Secondo il New York Times , il riesame dei piani anglo-americani è al momento confuso. Dopo avere ammonito che il governo iracheno avrebbe una sovranità limitata, la Casa Bianca sostiene adesso che le uniche limitazioni sarebbero «volontarie e concordate con la coalizione, con l’Onu e le nazioni arabe della regione». Le forze di sicurezza inoltre avrebbero il diritto di rifiutare di partecipare a certe operazioni militari, pur rimanendo sotto il comando Usa: Powell ha accennato a «meccanismi consultivi» senza scendere nei particolari. Soprattutto, dietro le quinte si dibatterebbe se le elezioni irachene previste per il prossimo gennaio non potrebbero essere anticipate. Un gruppo crescente di neoconservatori e di senatori moderati capeggiati dal repubblicano John McCain e dal democratico Joe Lieberman lo chiede pubblicamente.

A Londra, la Bbc osserva che il disimpegno, «più che una promessa, è una speranza», e che sembra legato ai problemi causati dall’Iraq a Blair, di cui i molti critici invocano le dimissioni. Ma poi ricorda che «i mutamenti di enfasi possono condurre a mutamenti di strategia». E’ il parere anche del pensatore neoliberal Michael Walzer, che è però contrario a un ritiro prematuro degli alleati dall’Iraq: «In una democrazia, alla fine vince sempre la pubblica opinione». A Washington se ne sta rendendo conto il partito repubblicano, che di fronte alla caduta di Bush nei sondaggi incomincia a spaccarsi in due. Alcuni suoi leader, timorosi di perdere il seggio al Congresso, chiedono al presidente di dare il via alla «exit strategy» prima delle elezioni americane di novembre.

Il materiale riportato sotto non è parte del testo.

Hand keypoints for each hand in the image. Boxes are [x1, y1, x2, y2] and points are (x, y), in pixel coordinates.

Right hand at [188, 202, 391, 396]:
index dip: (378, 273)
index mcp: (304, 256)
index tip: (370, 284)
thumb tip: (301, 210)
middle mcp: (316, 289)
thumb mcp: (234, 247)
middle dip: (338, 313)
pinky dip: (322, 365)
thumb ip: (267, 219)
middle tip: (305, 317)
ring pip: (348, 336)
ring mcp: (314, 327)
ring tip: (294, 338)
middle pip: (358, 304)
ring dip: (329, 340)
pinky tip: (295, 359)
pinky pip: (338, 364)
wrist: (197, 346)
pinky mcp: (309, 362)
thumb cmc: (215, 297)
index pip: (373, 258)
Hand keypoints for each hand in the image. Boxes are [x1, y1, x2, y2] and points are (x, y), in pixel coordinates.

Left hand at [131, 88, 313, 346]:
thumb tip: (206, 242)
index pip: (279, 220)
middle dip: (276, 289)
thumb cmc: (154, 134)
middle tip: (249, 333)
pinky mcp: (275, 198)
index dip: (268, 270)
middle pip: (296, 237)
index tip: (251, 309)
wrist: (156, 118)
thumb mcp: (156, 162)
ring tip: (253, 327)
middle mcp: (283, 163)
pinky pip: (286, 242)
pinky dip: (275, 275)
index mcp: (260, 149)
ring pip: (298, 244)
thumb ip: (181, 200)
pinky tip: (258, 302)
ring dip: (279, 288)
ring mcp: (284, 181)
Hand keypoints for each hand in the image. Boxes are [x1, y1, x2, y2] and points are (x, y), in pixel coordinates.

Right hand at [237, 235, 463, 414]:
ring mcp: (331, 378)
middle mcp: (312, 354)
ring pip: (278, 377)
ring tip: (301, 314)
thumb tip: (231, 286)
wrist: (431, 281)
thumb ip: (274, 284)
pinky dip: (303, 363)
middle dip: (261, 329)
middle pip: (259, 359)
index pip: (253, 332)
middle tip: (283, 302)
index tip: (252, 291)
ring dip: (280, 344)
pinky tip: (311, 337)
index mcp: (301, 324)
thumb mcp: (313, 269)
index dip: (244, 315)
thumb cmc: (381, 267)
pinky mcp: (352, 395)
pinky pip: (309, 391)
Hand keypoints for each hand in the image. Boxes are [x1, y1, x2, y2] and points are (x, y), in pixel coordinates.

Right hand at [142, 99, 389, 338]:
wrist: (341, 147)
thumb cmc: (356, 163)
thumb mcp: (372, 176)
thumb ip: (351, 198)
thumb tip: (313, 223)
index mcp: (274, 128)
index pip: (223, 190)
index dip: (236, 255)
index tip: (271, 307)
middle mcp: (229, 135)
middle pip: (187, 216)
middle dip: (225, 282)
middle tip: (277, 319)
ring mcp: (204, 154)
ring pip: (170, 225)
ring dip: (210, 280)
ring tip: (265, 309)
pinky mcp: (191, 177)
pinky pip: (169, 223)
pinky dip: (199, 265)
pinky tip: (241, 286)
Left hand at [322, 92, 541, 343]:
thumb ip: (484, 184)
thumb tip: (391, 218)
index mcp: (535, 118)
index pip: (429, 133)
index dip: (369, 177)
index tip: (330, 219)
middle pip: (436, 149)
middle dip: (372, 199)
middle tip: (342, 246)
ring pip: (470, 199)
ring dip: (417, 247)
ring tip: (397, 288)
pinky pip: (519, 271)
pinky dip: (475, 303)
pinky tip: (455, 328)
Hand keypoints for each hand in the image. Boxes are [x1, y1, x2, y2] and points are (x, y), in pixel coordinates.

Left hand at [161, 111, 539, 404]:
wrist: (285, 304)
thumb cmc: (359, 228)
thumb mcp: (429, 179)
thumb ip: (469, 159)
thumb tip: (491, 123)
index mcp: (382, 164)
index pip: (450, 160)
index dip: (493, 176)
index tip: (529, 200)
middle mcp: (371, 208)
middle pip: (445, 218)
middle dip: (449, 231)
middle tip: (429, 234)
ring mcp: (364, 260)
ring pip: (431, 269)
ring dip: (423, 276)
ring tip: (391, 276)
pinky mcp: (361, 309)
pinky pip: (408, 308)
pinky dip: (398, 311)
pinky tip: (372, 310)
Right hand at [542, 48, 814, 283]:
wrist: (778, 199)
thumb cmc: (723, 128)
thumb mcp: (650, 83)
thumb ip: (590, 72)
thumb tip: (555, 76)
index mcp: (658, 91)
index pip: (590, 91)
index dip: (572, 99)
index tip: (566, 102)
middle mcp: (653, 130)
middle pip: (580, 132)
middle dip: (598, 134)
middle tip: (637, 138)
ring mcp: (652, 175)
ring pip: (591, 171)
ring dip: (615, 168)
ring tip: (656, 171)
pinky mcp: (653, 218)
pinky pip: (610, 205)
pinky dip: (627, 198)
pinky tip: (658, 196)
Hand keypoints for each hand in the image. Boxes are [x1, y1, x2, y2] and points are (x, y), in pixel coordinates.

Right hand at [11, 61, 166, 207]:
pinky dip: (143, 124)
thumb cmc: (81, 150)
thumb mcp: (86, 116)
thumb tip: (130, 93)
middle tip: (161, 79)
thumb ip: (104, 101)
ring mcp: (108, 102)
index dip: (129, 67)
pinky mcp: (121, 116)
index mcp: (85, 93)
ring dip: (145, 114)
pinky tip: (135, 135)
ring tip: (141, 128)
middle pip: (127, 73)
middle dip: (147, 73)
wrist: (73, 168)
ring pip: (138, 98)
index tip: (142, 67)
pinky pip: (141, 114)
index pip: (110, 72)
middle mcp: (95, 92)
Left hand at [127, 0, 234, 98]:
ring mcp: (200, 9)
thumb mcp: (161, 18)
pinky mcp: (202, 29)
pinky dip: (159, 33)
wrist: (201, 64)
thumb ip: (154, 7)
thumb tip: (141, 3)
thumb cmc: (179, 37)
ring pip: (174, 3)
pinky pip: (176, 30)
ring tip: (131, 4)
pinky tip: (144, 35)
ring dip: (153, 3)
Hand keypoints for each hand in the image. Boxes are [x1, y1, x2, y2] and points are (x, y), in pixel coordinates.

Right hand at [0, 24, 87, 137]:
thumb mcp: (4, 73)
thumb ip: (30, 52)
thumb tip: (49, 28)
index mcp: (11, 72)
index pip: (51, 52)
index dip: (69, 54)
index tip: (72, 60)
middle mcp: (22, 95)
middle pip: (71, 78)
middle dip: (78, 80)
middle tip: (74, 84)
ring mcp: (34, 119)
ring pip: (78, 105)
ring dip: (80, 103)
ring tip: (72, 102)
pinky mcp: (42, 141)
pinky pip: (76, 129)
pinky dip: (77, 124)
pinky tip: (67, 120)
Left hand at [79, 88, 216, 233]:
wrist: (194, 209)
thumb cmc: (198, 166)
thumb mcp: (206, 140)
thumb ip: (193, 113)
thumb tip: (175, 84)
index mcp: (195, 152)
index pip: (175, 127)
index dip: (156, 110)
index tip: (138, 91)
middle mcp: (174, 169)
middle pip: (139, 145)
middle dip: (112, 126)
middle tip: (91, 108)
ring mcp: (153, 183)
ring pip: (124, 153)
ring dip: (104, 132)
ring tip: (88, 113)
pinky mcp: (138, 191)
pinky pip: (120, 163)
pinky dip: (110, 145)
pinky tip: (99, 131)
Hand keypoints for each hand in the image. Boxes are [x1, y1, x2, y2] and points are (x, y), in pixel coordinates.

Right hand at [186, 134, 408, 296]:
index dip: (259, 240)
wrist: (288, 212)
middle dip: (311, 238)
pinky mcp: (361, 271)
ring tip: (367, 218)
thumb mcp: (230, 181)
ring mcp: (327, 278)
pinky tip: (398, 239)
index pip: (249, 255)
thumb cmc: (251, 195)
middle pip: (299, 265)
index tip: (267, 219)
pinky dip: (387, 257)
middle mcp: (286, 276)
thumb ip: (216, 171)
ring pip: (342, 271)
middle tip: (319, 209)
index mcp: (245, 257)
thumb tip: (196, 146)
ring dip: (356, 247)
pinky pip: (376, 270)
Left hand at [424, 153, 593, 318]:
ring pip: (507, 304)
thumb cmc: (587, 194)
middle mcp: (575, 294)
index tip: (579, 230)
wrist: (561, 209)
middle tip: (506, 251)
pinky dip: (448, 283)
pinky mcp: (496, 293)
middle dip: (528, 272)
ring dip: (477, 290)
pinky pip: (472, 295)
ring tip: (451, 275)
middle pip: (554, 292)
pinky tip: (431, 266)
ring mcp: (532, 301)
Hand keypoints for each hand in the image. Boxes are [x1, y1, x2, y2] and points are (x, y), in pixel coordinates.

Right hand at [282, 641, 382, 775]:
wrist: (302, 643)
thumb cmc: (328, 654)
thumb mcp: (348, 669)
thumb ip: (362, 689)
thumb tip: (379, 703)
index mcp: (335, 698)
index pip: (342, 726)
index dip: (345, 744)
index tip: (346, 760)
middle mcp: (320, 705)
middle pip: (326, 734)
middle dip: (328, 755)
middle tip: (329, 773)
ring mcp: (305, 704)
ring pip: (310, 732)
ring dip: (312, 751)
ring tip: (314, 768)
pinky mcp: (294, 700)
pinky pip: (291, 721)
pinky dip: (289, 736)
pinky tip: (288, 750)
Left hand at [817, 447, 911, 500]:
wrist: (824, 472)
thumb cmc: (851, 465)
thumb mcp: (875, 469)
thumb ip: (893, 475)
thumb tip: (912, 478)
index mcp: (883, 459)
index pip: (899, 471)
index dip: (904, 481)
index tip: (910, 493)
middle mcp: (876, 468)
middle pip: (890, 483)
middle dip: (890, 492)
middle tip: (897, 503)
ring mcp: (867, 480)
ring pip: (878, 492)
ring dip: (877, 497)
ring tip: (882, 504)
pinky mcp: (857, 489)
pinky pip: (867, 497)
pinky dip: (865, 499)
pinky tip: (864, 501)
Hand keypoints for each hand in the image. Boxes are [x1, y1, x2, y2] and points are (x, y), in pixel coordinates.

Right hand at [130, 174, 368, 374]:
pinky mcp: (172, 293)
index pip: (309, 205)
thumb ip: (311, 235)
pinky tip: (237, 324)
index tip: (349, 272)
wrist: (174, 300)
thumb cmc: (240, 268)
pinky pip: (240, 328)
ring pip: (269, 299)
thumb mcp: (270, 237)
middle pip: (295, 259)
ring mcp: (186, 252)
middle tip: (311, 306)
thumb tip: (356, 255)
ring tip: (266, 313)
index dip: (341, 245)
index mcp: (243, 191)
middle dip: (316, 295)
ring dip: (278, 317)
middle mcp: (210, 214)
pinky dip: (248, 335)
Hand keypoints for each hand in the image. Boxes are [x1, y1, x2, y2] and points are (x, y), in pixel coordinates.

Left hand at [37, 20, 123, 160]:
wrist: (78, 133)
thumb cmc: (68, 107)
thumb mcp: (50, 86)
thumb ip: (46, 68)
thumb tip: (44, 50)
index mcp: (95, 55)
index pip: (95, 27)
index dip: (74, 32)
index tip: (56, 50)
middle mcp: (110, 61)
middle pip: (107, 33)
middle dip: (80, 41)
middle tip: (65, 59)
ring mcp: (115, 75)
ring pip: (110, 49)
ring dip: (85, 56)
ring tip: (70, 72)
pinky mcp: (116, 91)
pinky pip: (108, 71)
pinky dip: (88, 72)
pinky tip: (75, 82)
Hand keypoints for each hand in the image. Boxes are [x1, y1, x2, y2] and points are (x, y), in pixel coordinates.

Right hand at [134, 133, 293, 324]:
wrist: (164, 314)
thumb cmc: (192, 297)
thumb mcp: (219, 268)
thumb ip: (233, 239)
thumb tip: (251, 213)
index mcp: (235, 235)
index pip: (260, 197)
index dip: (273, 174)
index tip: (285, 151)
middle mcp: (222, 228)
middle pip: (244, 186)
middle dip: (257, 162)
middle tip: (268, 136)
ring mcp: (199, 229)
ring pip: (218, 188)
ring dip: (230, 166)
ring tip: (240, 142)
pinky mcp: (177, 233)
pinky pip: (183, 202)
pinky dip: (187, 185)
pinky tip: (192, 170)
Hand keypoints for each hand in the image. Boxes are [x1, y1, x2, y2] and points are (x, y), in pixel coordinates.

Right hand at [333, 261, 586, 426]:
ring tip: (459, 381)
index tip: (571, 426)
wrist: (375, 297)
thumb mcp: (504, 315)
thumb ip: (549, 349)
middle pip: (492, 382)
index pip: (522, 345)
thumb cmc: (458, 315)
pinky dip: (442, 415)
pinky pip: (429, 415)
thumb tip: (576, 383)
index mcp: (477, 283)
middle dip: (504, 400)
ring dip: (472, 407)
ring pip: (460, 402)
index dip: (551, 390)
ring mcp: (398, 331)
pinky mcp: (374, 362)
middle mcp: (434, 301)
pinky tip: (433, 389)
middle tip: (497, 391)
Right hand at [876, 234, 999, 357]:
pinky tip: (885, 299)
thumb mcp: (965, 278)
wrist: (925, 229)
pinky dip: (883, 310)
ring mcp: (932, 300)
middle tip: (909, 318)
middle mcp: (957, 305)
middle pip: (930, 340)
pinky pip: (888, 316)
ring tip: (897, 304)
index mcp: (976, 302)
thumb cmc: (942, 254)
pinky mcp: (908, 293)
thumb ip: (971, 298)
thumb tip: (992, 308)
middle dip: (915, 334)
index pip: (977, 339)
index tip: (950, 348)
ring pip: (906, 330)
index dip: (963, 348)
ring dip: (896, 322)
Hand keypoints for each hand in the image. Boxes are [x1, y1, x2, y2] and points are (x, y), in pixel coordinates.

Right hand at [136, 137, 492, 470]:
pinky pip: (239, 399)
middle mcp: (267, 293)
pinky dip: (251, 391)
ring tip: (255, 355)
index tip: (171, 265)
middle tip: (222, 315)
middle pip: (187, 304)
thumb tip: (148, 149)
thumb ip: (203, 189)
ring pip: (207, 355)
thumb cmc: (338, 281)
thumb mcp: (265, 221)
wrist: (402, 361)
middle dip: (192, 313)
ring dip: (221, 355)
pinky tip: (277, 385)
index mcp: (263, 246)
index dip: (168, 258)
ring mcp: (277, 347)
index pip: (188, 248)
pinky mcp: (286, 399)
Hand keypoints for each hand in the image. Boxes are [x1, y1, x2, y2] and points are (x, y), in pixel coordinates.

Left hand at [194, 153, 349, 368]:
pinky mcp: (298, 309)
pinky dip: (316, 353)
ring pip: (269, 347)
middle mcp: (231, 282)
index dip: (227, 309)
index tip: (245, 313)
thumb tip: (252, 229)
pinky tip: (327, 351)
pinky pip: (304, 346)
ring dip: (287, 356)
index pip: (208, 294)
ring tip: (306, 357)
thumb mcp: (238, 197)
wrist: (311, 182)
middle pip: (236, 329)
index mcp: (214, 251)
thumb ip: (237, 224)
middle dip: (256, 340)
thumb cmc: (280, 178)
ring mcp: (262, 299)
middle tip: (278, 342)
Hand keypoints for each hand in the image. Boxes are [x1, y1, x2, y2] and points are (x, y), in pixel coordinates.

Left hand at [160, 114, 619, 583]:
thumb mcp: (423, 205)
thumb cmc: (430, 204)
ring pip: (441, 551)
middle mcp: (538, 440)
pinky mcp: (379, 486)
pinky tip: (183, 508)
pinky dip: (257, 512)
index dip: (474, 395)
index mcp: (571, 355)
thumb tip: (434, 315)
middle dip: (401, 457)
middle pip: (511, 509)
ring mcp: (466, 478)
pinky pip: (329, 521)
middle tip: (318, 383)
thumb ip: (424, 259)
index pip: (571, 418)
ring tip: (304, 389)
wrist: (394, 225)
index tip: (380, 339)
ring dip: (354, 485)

A giudizio del generale Anthony Zinni, un protagonista della guerra del Golfo Persico del ’91, non è escluso che un sia pur lieve ripensamento dei due leader faciliti un accordo all’Onu. Se accettassero le proposte franco-russe per un reale passaggio dei poteri al governo iracheno, una funzione guida dell’Onu e una forza multinazionale di pace, le prospettive di disimpegno diverrebbero più concrete. Ma nonostante le ripercussioni negative dello scandalo delle torture, i falchi dell’amministrazione Bush, il ministro Donald Rumsfeld in testa, continuano a opporvisi.